Methane's hidden impact in Gulf oil spill
Large quantities of methane released by BP's oil blowout aren't fouling beaches like the Gulf oil spill is, but could endanger a key link in the undersea food chain.
BP/AP
The BP oil blowout, now into its 11th week, is releasing large quantities of methane into the ocean, most of which is remaining dissolved in the waters deep beneath the surface.
The gas represents an under-appreciated pollutant in a drill-rig disaster that has pumped as much as 60,000 barrels (2.5 million gallons) of oil a day into the Gulf of Mexico, researchers say.
Unlike the oil, the methane isn't coating birds or fouling beaches and wetlands.
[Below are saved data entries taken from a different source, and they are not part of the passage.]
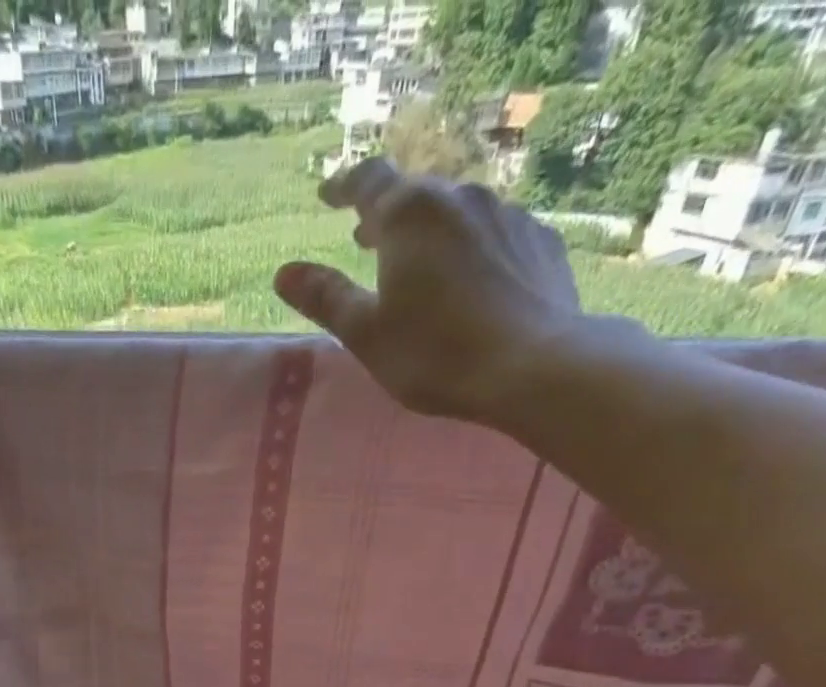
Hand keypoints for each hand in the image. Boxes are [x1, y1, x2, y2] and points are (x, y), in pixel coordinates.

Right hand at [274, 158, 588, 422]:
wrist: (531, 366)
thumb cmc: (434, 353)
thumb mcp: (366, 334)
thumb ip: (326, 298)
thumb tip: (284, 273)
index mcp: (410, 215)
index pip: (369, 181)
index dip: (343, 186)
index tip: (329, 196)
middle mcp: (460, 198)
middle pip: (415, 194)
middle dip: (386, 213)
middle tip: (366, 238)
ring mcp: (508, 215)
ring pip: (458, 211)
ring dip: (431, 230)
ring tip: (419, 261)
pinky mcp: (541, 241)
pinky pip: (495, 234)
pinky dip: (472, 247)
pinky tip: (470, 279)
But it has the potential to wreak havoc on important links in the undersea food chain, researchers say.
By volume, some 40 percent of the hydrocarbons in the reservoir the Deepwater Horizon tapped is gas, of which 95 percent is methane, notes Samantha Joye, a marine scientist at the University of Georgia who has been gathering data at sea on the methane plumes.
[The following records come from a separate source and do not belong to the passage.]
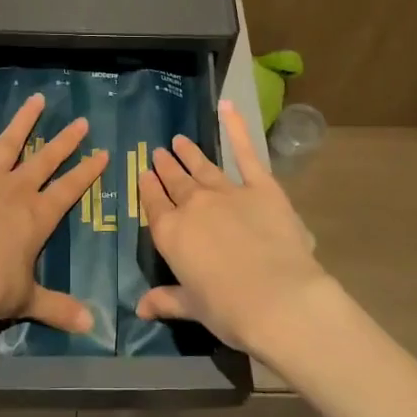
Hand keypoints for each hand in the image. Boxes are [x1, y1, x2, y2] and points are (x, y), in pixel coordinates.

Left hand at [0, 92, 107, 333]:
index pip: (70, 189)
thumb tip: (92, 326)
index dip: (87, 171)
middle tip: (81, 121)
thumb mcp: (28, 298)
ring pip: (11, 143)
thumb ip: (59, 308)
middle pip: (46, 160)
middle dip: (66, 141)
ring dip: (25, 121)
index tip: (103, 153)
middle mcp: (18, 191)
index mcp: (39, 216)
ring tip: (37, 98)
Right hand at [136, 99, 329, 355]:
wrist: (277, 299)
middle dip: (166, 167)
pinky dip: (236, 128)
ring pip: (202, 167)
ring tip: (179, 140)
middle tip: (159, 152)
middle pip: (175, 182)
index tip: (144, 174)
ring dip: (189, 153)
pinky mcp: (260, 186)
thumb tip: (140, 308)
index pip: (153, 204)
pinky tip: (228, 107)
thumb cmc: (229, 309)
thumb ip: (166, 300)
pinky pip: (245, 152)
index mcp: (171, 234)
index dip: (147, 188)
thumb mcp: (193, 307)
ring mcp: (226, 191)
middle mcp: (193, 206)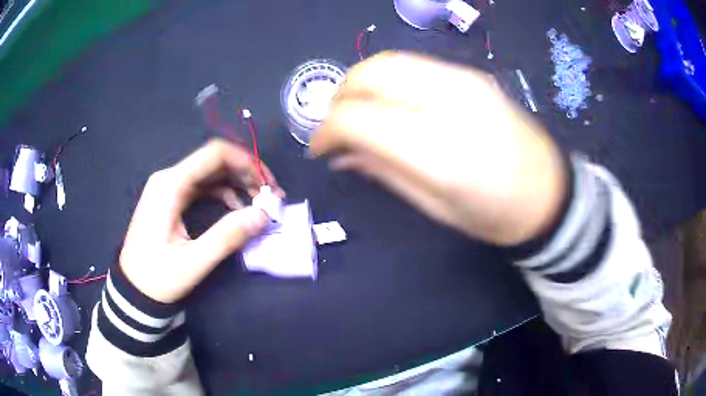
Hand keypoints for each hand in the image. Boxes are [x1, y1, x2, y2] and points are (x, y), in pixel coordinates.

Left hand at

By weight, she and her colleagues estimate, for every ton of oil spewing from the broken riser pipe, a half a ton of gas is blasting upward as well. "That's a tremendous amount of gas coming into the water column," she says.
Yet gas data represents the largest gap in efforts to take the full measure of the blowout, Dr. Joye says. That gap results from "the perception that it doesn't really matter; the focus is on oil, oil, oil."
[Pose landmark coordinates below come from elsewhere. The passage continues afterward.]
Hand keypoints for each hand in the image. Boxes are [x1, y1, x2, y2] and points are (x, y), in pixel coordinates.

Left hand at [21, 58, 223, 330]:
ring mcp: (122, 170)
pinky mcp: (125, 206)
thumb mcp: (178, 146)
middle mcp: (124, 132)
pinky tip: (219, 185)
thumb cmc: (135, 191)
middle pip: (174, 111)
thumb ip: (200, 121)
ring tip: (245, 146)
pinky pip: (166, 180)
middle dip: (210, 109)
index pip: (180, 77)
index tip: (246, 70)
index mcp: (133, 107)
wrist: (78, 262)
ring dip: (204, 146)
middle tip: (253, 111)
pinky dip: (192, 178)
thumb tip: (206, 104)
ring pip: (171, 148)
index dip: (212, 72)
Oil clearly has its own set of serious environmental effects. But the gas's behavior and fate at depth also is relevant to gauging the blowout's full ecological impact.
"It's not the same as the oil, but it's a big number," Joye says. "We have to get a handle on it, and we don't have a handle on it right now."
As with the undersea oil clouds researchers have been hunting, the main concern regarding methane is the possibility that the action of methane-munching microbes could exhaust oxygen in the affected layers.
That low-oxygen condition would threaten small marine organisms – plankton, fish larvae, and other creatures that can't roam large distances and form a vital link in the marine food chain. If a low-oxygen plume were to glide across the bottom on the continental shelf, it could have a similar effect on corals and shellfish.
"We've never dealt with a situation like this before," Joye says. The closest analogues appear in the paleo-oceanographic record, "when there have been these methane burps over geologic time scales."
There, she says, the evidence is strong for a run-up in microbe populations that feed on the methane and for the significant draw-down of oxygen that accompanies their feast. But the paleo record is silent on the fall-out for higher levels of the food chain.
That most of the leaking methane is hunkering down at depth is evident in measurements researchers have been taking in the Gulf.
A 10-day research cruise in mid-June took measurements over a distance that ranged from about 1,600 feet from the blowout to eight miles away. The team, led by David Valentine from the University of California at Santa Barbara and John Kessler from Texas A&M University, found that methane concentrations "were low in the surface water and overlying air, very high at depths greater than 3,000 feet, and somewhat elevated in between," Dr. Valentine writes in an email exchange.
"We are interpreting this data to mean that the vast majority of the methane that escapes the top hat is trapped at depths of around one kilometer, and that only small amounts are likely to escape through the ocean to the atmosphere," he says.
The methane remains a captive of deep water because in temperate and tropical oceans, sea water forms stable layers that don't readily mix upward, he explains.
During a research cruise in late May, Joye and her colleagues gathered measurements in some 90 locations inside a 30 mile by 40 mile "box" of ocean near the drill site. At each location, the team lowered an array of sampling bottles – each triggered to capture a water sample at a different depth.
Analysis of the dissolved gas content in the samples revealed a layer within five miles of the blowout in which the dissolved methane was six times higher than the dissolved oxygen. The 600-foot thick layer of water ranged in depth from 3,300 feet to 4,300 feet below the surface.
The bottom line: Methane-loving microbes would find themselves in the equivalent of an all-you-can-eat-and-then-some diner.
Enough food – the methane – is present that, in principle, microbes could use up all of the oxygen in that "lens" of seawater, dropping oxygen levels to zero – a level more akin to the bottom of the Black Sea than to the Gulf of Mexico's annual oxygen-depleted "dead zone."
That breakdown of methane occurs very slowly. And in practice, Joye cautions, microbes need oxygen, too. So at some point their activity could slow or stop before all of the oxygen in a methane-heavy parcel of water disappeared.
Still, microbial breakdown of the methane could reduce oxygen concentrations to levels untenable for a range of marine creatures. And just as a lack of vertical mixing in the deep water is holding the dissolved methane at depth, that lack of mixing keeps high levels of dissolved oxygen at the surface from replenishing oxygen levels in the deep water.